The name of Schiaparelli may be slightly obscure, but her influence on some of fashion's bold-face names makes her style easily recognisable. Cycle back through the collections of Yves Saint Laurent, John Galliano, Dolce & Gabbana or Jean Paul Gaultier, and there are plenty of Schiaparelli moments. Gaultier even took a break from preparations for his own haute couture show to cheer Zanini on. "The trickiest part of this house, of course, is that it had such a unique and precise look to it, that has been so overtly referenced in the past decades, by almost anybody," Zanini says. "That is the part that, from a creative point of view, is more tricky. How to keep it true to itself without making it... camp."
Maybe it was avoidance of camp that meant that Schiap's famous crustaceans were all but absent from Zanini's debut – a pair of crabs, embroidered on the duchesse-satin wrists of an evening suit, was the collection's only sly sea-life reference.
Of course, the embroidery was all done by hand. As was the rest of the Schiaparelli collection – including prints, hand-drawn by Zanini and created using traditional silk-screening techniques in Lyons. "It's couture. Everything has to be done by hand," Zanini says. "That is most important. That is the crucial element. Without it, that is not couture anymore. The process of making the collection… had to be done by hand.
And creatively speaking, the possibilities that you can explore and the techniques that you can explore are, frankly, impossible in ready-to-wear." One of the loveliest pieces in the collection, a crinkly gossamer chiffon skirt with a bubby effect, used a hand-stitching technique called bouillonné. It contained 80 metres of fabric, but was light as foam (bouillonné means "to foam"). It perfectly captures couture's trademarks of ethereal lightness, sleight of hand and technique.
The clothes are beautiful, sure. But the best part of Zanini's Schiaparelli is his palpable enthusiasm and love for the work he is doing. His absolute adoration of couture, and obsessive admiration for Schiaparelli, are endearing. "I didn't think, I just did it," he says of his first collection. "I tried to enjoy every minute."

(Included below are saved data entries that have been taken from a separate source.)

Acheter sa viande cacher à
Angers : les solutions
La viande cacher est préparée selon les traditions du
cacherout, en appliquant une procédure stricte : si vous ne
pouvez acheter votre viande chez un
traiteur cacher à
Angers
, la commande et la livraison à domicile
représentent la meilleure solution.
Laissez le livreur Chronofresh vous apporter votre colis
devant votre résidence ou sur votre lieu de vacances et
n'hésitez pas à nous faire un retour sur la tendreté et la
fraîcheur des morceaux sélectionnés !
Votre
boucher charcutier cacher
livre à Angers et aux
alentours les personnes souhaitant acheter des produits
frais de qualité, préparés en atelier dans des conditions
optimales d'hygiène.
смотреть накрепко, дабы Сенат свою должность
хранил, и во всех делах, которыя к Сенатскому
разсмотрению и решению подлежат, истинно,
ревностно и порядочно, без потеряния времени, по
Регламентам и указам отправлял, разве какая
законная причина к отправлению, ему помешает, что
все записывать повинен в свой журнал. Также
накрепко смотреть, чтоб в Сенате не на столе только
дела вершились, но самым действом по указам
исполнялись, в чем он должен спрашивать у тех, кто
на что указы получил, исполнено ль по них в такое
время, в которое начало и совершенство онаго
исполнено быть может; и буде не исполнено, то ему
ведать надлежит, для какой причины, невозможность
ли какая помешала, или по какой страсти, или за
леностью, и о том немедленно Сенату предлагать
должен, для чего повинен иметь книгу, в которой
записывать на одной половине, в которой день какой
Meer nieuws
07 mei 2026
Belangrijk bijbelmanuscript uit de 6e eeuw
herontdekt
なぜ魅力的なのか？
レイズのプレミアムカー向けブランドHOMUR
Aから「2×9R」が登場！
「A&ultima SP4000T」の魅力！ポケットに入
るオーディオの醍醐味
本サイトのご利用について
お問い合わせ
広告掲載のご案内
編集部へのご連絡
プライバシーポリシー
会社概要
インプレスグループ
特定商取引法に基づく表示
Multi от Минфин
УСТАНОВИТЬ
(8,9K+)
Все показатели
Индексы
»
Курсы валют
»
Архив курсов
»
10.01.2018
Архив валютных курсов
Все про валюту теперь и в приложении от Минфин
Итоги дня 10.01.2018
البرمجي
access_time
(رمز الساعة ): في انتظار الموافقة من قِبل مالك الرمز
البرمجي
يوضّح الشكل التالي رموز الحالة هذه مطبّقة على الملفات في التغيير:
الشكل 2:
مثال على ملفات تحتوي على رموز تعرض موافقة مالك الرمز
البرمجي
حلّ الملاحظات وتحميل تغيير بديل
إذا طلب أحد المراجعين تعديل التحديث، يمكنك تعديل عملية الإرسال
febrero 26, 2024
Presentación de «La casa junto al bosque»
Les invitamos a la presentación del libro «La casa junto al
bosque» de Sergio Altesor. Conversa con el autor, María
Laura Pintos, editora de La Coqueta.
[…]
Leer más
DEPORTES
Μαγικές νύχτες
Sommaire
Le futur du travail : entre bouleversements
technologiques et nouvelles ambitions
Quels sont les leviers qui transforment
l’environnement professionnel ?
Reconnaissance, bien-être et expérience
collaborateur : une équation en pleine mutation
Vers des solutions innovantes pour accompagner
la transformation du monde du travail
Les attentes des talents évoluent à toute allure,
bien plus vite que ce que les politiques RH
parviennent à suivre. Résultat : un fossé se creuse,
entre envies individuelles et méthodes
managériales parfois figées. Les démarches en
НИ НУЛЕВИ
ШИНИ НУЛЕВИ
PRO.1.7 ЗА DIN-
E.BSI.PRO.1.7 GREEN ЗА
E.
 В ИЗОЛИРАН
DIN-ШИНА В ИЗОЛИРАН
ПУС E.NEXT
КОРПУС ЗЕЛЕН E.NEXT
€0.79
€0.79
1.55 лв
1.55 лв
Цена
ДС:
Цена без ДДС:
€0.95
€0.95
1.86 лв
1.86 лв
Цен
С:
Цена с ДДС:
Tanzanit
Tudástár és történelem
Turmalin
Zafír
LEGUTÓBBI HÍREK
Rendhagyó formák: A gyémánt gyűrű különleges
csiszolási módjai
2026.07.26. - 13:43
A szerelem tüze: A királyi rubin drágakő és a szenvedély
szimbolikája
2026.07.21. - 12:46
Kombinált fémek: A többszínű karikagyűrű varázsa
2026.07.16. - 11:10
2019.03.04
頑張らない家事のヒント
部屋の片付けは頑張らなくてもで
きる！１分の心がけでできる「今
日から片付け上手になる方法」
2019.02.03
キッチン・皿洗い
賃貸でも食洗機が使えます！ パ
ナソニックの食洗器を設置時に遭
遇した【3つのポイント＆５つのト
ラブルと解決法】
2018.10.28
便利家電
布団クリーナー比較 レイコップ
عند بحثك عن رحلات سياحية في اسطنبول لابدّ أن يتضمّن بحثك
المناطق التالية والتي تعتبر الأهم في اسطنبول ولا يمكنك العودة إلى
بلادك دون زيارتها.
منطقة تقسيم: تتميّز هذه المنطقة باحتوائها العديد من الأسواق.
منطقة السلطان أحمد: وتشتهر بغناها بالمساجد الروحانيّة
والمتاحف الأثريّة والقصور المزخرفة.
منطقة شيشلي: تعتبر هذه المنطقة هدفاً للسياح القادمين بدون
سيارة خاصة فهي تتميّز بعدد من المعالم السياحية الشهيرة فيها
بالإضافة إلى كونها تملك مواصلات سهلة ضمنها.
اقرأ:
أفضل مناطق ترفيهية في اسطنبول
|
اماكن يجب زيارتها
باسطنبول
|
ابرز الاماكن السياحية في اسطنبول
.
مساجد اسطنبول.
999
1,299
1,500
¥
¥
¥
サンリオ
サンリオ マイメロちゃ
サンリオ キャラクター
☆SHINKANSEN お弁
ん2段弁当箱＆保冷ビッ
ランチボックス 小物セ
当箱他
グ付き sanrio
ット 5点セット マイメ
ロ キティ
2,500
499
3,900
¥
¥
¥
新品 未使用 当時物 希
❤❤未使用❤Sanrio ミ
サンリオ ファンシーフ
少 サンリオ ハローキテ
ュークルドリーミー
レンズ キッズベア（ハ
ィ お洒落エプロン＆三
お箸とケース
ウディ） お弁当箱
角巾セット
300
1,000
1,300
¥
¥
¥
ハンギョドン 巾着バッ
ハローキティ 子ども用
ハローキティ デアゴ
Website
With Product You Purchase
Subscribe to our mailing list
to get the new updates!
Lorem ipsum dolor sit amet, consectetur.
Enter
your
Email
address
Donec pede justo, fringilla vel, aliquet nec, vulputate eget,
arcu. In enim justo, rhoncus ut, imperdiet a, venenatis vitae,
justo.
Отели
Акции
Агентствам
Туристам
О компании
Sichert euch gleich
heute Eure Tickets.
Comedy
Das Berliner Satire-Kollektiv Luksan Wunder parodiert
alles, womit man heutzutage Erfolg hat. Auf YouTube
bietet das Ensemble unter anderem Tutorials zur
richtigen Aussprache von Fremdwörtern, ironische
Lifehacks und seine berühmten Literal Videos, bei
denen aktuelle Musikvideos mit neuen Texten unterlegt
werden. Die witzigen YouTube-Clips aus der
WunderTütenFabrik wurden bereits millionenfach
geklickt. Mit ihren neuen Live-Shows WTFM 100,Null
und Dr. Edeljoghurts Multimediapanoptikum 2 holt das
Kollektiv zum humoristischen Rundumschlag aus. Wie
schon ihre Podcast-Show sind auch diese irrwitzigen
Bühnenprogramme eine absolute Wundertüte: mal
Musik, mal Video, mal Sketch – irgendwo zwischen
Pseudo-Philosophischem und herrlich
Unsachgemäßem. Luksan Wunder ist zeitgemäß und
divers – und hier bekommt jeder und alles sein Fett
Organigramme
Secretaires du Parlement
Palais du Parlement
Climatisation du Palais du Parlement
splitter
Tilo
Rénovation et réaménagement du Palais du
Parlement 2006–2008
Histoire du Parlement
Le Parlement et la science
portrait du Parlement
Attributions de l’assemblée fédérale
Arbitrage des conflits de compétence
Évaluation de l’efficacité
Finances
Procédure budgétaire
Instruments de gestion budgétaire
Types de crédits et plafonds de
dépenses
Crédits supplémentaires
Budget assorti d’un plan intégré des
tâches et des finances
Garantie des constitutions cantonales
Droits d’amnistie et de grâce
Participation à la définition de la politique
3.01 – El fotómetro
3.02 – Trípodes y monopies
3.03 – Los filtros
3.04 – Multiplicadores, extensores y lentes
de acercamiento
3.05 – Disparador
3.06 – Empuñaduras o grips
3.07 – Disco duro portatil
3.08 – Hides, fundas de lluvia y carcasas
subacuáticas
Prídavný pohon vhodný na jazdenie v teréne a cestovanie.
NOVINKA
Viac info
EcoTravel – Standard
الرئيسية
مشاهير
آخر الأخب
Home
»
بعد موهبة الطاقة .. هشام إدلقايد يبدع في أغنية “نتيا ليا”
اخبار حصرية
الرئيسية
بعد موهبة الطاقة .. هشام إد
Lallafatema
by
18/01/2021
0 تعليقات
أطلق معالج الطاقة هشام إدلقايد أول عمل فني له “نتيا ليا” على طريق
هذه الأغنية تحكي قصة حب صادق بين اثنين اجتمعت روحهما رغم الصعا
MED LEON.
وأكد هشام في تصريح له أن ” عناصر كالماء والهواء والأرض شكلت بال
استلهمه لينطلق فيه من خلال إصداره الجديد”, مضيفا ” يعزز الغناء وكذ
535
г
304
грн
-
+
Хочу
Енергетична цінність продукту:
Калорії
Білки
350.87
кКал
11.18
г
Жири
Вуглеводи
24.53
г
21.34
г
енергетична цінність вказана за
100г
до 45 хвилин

During the course of our conversation, he references Schiaparelli books, the inspiration she gave to his fellow designers and specific collections. He's bubbling over with information on Schiaparelli. That love for the subject helped to tie the collection together. His Schiaparelli debut was like a love letter to Elsa. "From the sketch to the show is like a blind date, because you try things, you imagine things… but to execute them at a certain level of excellence is esperimentazione. Everything is done by hand, it's impossible to estimate the hours… the final price. It's very complex and very mysterious, somehow. But it's very exciting."
Zanini is also touchingly awestruck. "I don't know exactly how I got here," he says, glancing around the gilded Schiap salon. "This for me is like a dream come true… Honestly, this is a unique opportunity, a unique proposition. It's unlikely to happen every year. This is what makes me feel so incredibly privileged and lucky." He smiles – actually, he beams. I've never seen a designer smile like that. "It's amazing."